▸ **EXTRACT**:
*** Block opens ***

Many insects deploy mimicry to fool their predators into thinking they are highly defensive, venomous, or simply not to be messed with. A great fraction of mimicry cases involve adopting the appearance of ants, wasps, and spiders for these exact reasons. One of the most interesting cases, however, is predator mimicry: insects that take the appearance of their potential predators in order to expose them. I have already written about one such case in crambid moths, but in this post I want to present one of the classic examples for this mimicry in metalmark moths of the genus Brenthia.
At first glance, metalmark moths do not really resemble spiders. In my post about Petrophila moths I mentioned that observed spider mimicry might also be a case of pareidolia. In other words, we as humans seek familiar patterns surrounding us, so we recognize the image of a spider on the wings, but is it really mimicry? And indeed, after posting I was accused of having a strong imagination for thinking this is mimicry. There is a good point being made here – in the case of Petrophila there is a temporal barrier preventing the two from encountering each other under normal conditions. Petrophila moths are nocturnal while jumping spiders are diurnal. Nevertheless, the prevalence of such wing patterns in the insect world suggests that they have a role in the survival of those organisms.

*** Block closes ***

▸ **EXERCISE DIRECTIONS**: Copy out the entire text about predator mimicry in moths, reproducing every word and punctuation mark without change. Rely on the text about predator mimicry in moths and nothing else, setting the material aside.

▸ **DATA RECORDS**:
*** Block opens ***

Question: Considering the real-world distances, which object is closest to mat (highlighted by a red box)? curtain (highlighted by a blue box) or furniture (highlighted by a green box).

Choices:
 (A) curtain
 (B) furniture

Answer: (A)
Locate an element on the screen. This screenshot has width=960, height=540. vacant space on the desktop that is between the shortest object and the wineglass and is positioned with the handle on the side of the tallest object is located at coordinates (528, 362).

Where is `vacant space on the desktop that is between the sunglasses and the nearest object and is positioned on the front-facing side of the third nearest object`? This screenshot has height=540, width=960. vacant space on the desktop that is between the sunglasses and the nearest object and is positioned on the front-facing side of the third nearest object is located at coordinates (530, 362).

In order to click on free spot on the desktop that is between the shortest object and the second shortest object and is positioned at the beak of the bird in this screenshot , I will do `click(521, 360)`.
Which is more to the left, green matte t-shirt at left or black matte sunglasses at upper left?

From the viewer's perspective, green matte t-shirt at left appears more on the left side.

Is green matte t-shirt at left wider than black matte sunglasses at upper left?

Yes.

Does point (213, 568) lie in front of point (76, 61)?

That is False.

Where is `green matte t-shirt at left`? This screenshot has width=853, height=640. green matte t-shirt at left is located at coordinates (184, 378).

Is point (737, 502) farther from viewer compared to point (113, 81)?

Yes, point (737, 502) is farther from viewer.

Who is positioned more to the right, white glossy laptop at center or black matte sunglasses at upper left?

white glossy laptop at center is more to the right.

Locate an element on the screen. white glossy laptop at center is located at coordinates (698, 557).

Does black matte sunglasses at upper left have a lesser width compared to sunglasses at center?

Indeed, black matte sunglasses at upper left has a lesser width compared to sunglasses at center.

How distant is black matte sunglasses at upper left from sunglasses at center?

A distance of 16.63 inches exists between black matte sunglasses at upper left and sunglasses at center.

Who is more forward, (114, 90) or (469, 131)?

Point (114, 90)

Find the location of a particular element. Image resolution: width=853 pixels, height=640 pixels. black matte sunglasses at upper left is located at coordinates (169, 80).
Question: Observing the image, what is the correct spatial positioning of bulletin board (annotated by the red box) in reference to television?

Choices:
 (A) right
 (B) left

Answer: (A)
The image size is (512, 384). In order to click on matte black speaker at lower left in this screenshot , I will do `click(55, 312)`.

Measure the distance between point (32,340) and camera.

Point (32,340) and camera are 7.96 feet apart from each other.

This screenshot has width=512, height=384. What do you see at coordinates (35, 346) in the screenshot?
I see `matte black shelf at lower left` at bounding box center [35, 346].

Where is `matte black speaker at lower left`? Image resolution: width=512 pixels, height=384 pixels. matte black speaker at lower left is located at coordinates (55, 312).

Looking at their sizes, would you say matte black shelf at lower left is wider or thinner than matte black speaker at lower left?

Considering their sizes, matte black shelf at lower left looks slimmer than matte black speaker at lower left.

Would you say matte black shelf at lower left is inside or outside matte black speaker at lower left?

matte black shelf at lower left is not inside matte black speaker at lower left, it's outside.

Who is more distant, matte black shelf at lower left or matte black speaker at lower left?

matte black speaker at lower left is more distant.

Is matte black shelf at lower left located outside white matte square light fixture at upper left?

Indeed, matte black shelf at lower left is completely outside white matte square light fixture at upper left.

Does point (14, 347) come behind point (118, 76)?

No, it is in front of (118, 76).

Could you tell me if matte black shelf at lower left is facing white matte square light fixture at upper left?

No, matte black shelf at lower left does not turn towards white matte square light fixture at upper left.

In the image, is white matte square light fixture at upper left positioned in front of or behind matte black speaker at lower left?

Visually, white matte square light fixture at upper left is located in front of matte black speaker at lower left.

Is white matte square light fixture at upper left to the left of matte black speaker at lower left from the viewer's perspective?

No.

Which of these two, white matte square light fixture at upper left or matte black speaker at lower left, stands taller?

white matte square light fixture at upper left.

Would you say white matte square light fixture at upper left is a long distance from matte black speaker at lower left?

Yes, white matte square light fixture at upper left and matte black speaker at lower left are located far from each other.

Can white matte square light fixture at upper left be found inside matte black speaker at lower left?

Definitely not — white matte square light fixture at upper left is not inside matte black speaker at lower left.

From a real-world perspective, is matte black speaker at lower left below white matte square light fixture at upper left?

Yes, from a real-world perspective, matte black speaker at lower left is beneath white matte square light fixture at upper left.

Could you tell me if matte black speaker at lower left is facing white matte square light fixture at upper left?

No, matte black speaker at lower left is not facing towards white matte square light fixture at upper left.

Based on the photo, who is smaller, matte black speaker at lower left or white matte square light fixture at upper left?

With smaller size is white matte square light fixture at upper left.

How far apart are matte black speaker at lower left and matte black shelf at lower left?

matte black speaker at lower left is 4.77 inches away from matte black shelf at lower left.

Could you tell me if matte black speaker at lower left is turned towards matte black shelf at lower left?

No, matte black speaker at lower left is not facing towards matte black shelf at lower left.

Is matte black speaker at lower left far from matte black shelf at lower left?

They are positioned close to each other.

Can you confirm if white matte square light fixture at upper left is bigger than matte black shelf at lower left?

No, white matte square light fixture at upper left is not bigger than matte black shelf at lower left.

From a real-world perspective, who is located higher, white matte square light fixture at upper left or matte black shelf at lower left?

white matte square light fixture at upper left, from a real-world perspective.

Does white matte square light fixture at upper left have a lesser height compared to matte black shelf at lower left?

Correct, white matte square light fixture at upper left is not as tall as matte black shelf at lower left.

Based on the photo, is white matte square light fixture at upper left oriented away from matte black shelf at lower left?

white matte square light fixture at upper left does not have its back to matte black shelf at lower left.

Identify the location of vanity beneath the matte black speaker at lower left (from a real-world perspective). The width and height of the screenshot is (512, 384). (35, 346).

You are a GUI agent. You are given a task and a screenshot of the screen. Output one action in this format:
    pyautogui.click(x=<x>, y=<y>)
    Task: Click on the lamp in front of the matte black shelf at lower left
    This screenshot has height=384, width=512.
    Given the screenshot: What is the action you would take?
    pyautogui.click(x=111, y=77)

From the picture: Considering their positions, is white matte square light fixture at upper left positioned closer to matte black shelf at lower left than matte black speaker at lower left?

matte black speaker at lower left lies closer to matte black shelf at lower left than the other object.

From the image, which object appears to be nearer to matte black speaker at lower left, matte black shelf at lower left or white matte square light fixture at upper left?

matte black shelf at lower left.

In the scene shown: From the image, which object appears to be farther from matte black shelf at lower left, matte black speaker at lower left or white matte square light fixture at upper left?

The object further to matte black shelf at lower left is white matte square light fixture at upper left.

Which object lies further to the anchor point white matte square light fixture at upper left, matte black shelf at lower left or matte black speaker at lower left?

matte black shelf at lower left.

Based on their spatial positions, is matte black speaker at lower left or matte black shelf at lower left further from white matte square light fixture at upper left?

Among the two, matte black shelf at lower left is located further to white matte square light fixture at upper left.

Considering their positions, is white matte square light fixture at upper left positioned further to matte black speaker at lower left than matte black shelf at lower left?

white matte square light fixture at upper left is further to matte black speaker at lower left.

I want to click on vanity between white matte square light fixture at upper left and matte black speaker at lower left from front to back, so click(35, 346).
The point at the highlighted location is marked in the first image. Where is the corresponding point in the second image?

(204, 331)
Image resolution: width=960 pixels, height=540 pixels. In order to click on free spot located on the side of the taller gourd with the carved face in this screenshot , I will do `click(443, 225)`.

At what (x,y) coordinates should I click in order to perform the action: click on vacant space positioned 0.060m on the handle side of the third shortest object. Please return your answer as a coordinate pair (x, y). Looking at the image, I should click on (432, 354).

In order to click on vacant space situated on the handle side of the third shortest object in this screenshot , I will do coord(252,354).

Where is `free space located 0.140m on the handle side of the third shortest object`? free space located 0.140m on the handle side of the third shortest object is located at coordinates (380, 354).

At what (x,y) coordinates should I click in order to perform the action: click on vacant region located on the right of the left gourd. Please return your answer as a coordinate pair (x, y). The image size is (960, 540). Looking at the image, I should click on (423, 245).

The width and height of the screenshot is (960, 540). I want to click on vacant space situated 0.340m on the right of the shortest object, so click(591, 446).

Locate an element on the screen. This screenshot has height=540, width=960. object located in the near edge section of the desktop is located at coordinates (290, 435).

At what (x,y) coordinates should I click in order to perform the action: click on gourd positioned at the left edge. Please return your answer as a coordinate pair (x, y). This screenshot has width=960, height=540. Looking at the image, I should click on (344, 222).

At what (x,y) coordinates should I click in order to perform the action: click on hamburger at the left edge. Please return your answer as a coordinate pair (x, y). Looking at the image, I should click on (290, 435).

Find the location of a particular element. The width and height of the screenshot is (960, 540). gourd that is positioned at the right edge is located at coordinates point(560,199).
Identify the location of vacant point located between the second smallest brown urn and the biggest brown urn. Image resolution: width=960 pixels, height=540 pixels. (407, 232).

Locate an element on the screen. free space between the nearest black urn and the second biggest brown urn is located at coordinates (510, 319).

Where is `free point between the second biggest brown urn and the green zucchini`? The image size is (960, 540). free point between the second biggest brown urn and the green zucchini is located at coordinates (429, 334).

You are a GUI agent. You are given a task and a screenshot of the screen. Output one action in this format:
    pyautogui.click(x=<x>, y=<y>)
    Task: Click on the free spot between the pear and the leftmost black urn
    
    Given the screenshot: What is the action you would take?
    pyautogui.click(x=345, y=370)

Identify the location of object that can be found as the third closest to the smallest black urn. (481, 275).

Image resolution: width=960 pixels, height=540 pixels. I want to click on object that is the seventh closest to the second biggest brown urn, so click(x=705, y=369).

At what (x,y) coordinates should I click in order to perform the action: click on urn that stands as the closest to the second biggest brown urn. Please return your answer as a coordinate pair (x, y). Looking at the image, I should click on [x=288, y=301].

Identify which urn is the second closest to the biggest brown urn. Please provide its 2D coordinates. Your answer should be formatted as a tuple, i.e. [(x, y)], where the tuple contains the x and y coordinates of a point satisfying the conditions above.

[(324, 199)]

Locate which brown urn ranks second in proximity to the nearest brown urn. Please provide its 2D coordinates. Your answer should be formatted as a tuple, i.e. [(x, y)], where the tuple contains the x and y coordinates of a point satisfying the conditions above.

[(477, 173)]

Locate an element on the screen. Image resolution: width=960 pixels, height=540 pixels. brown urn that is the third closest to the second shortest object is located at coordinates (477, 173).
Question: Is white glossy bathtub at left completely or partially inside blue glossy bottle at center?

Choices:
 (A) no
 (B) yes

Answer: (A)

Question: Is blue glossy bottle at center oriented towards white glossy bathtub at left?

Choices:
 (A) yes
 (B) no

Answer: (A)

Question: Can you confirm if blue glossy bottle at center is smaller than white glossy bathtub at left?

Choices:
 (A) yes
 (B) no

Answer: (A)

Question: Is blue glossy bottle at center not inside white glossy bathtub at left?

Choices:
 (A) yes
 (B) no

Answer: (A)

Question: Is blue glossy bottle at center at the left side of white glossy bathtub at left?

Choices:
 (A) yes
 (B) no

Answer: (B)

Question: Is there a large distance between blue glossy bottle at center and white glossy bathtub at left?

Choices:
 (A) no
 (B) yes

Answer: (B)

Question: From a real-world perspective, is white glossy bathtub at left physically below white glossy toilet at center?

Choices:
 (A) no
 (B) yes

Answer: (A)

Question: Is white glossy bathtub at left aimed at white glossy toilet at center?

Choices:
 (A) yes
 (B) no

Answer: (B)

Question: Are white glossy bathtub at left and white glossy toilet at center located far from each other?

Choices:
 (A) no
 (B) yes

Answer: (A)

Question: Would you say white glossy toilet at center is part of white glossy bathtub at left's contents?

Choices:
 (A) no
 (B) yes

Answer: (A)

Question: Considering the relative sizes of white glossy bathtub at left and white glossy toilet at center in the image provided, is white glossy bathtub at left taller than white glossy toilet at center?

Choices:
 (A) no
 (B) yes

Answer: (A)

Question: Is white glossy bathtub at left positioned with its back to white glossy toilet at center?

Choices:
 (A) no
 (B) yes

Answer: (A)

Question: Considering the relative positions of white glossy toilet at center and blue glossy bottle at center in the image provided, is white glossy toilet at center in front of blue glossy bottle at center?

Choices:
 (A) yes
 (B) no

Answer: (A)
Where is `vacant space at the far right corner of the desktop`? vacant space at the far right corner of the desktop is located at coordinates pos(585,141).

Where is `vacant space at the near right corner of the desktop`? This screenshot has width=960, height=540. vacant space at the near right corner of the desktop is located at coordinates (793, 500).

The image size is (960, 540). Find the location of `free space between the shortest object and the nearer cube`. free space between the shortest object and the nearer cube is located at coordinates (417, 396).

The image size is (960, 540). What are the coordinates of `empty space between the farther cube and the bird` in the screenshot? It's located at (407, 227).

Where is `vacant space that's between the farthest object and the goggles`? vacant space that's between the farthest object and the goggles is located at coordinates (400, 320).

*** Block closes ***

▸ **ANSWER**:
Many insects deploy mimicry to fool their predators into thinking they are highly defensive, venomous, or simply not to be messed with. A great fraction of mimicry cases involve adopting the appearance of ants, wasps, and spiders for these exact reasons. One of the most interesting cases, however, is predator mimicry: insects that take the appearance of their potential predators in order to expose them. I have already written about one such case in crambid moths, but in this post I want to present one of the classic examples for this mimicry in metalmark moths of the genus Brenthia.
At first glance, metalmark moths do not really resemble spiders. In my post about Petrophila moths I mentioned that observed spider mimicry might also be a case of pareidolia. In other words, we as humans seek familiar patterns surrounding us, so we recognize the image of a spider on the wings, but is it really mimicry? And indeed, after posting I was accused of having a strong imagination for thinking this is mimicry. There is a good point being made here – in the case of Petrophila there is a temporal barrier preventing the two from encountering each other under normal conditions. Petrophila moths are nocturnal while jumping spiders are diurnal. Nevertheless, the prevalence of such wing patterns in the insect world suggests that they have a role in the survival of those organisms.